Consideration
38 The appellant did, in fact, file a defence and counterclaim. The counterclaim is still on foot. The appellant, for this reason alone does not come within the exception in s 40(1)(g): Nath v Clipway Pty Ltd [1999] FCA 625 per Hely J at [11].
39 If, however, 'unable to set up' means, in effect, unable to prosecute rather than unable to institute a counterclaim, even then the appellant, in my opinion, fails to meet the terms of the exception.
40 The appellant could have prosecuted his counterclaim if he had complied with the terms of the Guarantee, by paying to the Bank the guaranteed monies. By cl 9(a) of the Guarantee, so long as any of the guaranteed money remains unpaid, he could not, without the Bank's consent, reduce his liability under the Guarantee by claiming that he or Murray Riverside or any other person has a right of set-off or counterclaim against the Bank.

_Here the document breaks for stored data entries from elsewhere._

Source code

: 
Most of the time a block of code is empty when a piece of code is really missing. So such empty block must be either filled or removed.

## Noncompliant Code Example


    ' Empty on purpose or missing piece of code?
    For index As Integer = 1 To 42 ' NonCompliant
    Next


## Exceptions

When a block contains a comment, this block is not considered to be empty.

41 As Buss JA, in the Court of Appeal, described the effect of cl 9 at [74] in Palanappian v Westpac Banking Corporation:
74 A suspension provision of the kind embodied in cl 9 of the Guarantee does not oust the jurisdiction of the courts. It suspends, but does not otherwise impair, the rights of the party bound by the provision. That party is entitled to enforce the rights in question provided it conforms with its primary obligation to make payment to the other party. See GE Capital Australia v Davis [2002] NSWSC 1146; (2002) 180 FLR 250 [93] (Bryson J); Westpac Banking Corporation v Helicopters Brisbane Pty Ltd [2012] QSC 263 [24] (Martin J). (emphasis added).
42 Contrary to the appellant's submission, the conclusion of the Master and, in turn the Court of Appeal, was not, in effect, a finding that, as a matter of law, the appellant could not set up his set-off and counterclaim, at least not in the sense of a legal inhibition which would attract the exception provided in s 40(1)(g)(c)(ii) of the Act.
43 The appellant submits that on its proper construction s 40(1)(g) could not sensibly mean that it does not apply where the 'positive inhibition' to the bringing of a cross-claim is, as in this case, the non-payment of the self-same amount claimed in the action and which resulted in the judgment debt upon which the bankruptcy notice has issued. This, he submits, is because the section proceeds on the basis of a valid bankruptcy notice which, in many cases, as in this case, is founded upon a judgment debt and that if the disputed amount had to be paid, the operation of s 40(1)(g) would become redundant as there would not have been a bankruptcy notice in the first place.
44 I do not accept this submission. There are many cases, in which a practical inability to proceed with a counter-claim has been held not to be a positive inhibition, which are analogous to the appellant's circumstances. In Re Vicini; Ex parte E. A. Sealey & Co (1982) 64 FLR 323, an inability to proceed with a counterclaim due to a lack of available witnesses and supporting evidence was held to amount to a mere failure to take advantage of an opportunity, rather than a positive inhibition to doing so: at 325-326 applying Lukin J's observations in Re Stokvis at 57. Similarly, in Walton v National Mutual Life Association of Australia Limited (1994) 49 FCR 406, the Court held at 408 that a solicitor's negligent failure to set up a cross-demand would not amount to an inability to set up the cross-demand for the purposes of s 40(1)(g) of the Act.
45 Moreover this descriptive phrase, 'positive inhibition', is not found in s 40(1)(g). It is the language of this section to which attention must be given, rather than the language of judgments of the Court: Walton at 408. That there would have been no Bankruptcy Notice issued had the guaranteed monies been paid is self-evident. Indeed if they had been paid before the Judgment was entered there would have been no judgment. This would have been the consequence of compliance with the term of the Guarantee. It was the failure of the appellant to meet his contractual obligations which has led to the outcome.
46 It was not, in my view, the correct approach by the primary judge to analyse the circumstances by reference to whether a stay of the Judgment was applied for. Section 40(1)(g) does not require expressly or implicitly that there has been made an application to stay the relevant judgment. All that is required is that the judgment not have been stayed: s 40(1)(g).
47 Nonetheless, the conclusion of the primary judge was correct, that the counterclaim was not one which the appellant could not have set up in the proceeding in which the Judgment was obtained. At [32] his Honour observed that, by cl 9(a) of the Guarantee, the applicant had agreed that his right to make such a counterclaim would be suspended while his liability under the Guarantee remained unmet, and that it was in the appellant's hands to remove the contractually agreed inhibition. His conclusion that this inhibition was not a positive inhibition imposed by law of the kind referred to in Re Brink or by Lukin J in Re Stokvis was correct. Unlike the facts of those cases, the appellant's failure to pay or to obtain the relevant consent were personal and practical circumstances.
48 For these reasons, I would not uphold Ground 1. There is, in that circumstance, as was accepted by the parties, no need to consider Ground 2 or the Notice of Contention.